• _Task statement_
Rewrite everything from "Setup instances of" down to "as a container." in the EC2 partition tutorial, replacing "cluster" with "node group".

• _Excerpt provided_
____________
===============================================
Running partition jobs on Amazon EC2 Clusters
===============================================

Once the :ref:`distributed processing<gsprocessing_distributed_setup>` is completed,
users can start the partition jobs. This tutorial will provide instructions on how to setup an EC2 cluster and
start GSPartition jobs on it.

Create a GraphStorm Cluster
----------------------------

Setup instances of a cluster
.............................
A cluster contains several instances, each of which runs a GraphStorm Docker container. Before creating a cluster, we recommend to
follow the :ref:`Environment Setup <setup_docker>`. The guide shows how to build GraphStorm Docker images, and use a Docker container registry,
e.g. `AWS ECR <https://docs.aws.amazon.com/ecr/>`_ , to upload the GraphStorm image to an ECR repository, pull it on the instances in the cluster,
and finally start the image as a container.
____________
• _Given data_
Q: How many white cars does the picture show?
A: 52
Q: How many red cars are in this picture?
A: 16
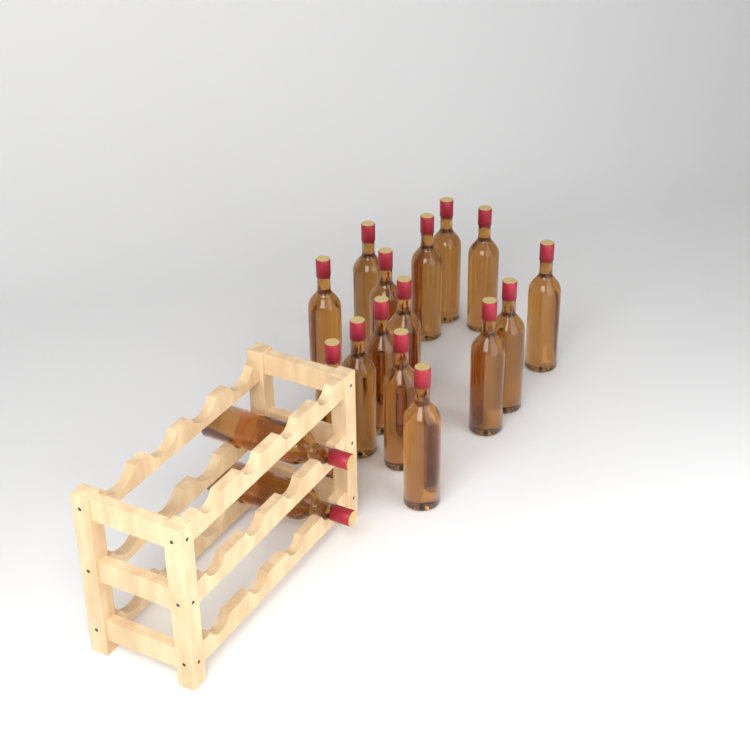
____________
• _Full answer_
Setup instances of a node group
.............................
A node group contains several instances, each of which runs a GraphStorm Docker container. Before creating a node group, we recommend to
follow the :ref:`Environment Setup <setup_docker>`. The guide shows how to build GraphStorm Docker images, and use a Docker container registry,
e.g. `AWS ECR <https://docs.aws.amazon.com/ecr/>`_ , to upload the GraphStorm image to an ECR repository, pull it on the instances in the node group,
and finally start the image as a container.